Catherine Teatum, one half of design duo Teatum Jones, agreed: “Our suppliers’ prices have changed. We work with luxury mills, most of which are based in Europe. The pound being weaker means we’ve had to adapt our budgets for fabric developments. There has been a weird sensation of wariness in phone calls with suppliers – they’ve been asking, ‘Why don’t you want to be in Europe?’”
There are also concerns the UK could lose its status as a breeding ground for fashion talent.
English said: “I have had students interning for me who are now disinclined to return to England and continue studying here because they feel unwelcome in this country. British fashion is collaborative and it is international – if the government refuses to allow the freedom of movement of people, both of those things will be in danger.”
Teatum and her design partner Rob Jones won the Centre for Fashion Enterprise’s Venture Award, which is funded by the European Union, in 2013.
“It was invaluable,“ said Teatum. “It came with mentorship and a small investment, and helped us grow to the next stage. What happens to young designers if that’s wiped away? That funding needs to be protected.”
However, Peter Ruis, chief executive of Jigsaw, which is showing during London Fashion Week for the first time this season, said the industry will pull together for the event: “For London Fashion Week we will all come together. The vast majority of the fashion industry voted to remain, but from the smallest designer to the biggest retailer we all have to adapt to a new reality- whatever that is. Everyone will be making it desperately clear that the UK is still in business and we want the consumer to have fun and enjoy it.”
London Fashion Week Men’s designer Kestin Hare said there were many positives following the Brexit vote: a weaker pound has made his collection more affordable for international wholesale accounts and has also boosted interest from UK independents.
“Having just closed our order books for spring 17, we have seen an increase in both orders from the UK and internationally,” said Hare. “We were worried about buyer confidence following the Brexit vote but the weakened pound makes us a lot more attractive to our European accounts, so our business has increased there. In the UK we are seeing a lot of indies upping their orders as with us they have the security of buying in pounds.”
Jenny Holloway, chief executive of london-based manufacturer Fashion Enter, which is working with London Fashion Week designers including Matthew Williamson, agreed the weaker pound had been good for business: “We’ve been very busy with exports on the back of the pound being lower so it has had a positive impact on us.”

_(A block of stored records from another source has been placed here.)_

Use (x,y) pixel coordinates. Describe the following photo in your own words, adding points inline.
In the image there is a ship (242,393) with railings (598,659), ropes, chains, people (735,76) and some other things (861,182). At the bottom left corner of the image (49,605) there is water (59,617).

With regard to whether Brexit will damage the UK fashion industry she added: “I think cream rises to the top. We have cutting edge designers and they will always find access to the market place. We are un-phased by Brexit”.

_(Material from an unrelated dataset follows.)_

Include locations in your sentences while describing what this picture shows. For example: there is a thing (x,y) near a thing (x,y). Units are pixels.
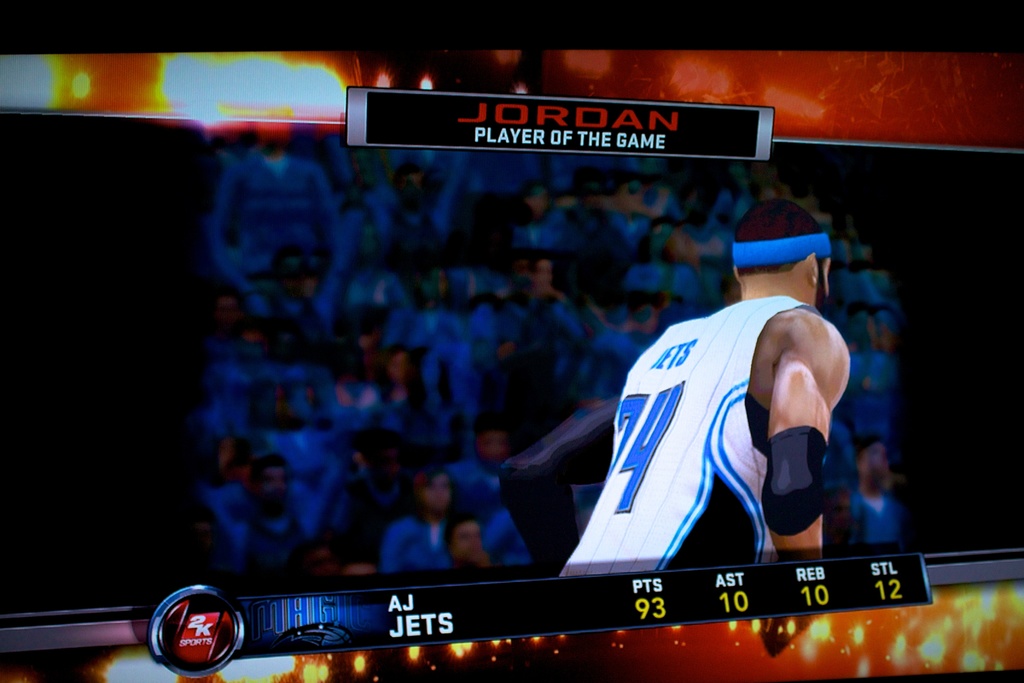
In this picture, we can see an animated person (711,395) in the white t shirt (682,442) on the screen (698,420) and in front of the man (740,397) there are groups of animated people (435,397).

The British Fashion Council, which organises London Fashion Week and London Fashion Week Men’s, conducted a series of Brexit round tables with designers and brands over the summer, and is now in discussions with the government to ensure that the fashion industry is a core priority in the negotiations.
BFC chief executive Caroline Rush is bullish about the industry’s future outside the EU: “London Fashion Week is one of the first major global events in the UK since the referendum and it is an opportunity to prove that London and the UK remain open for business and international trade,” she told Drapers.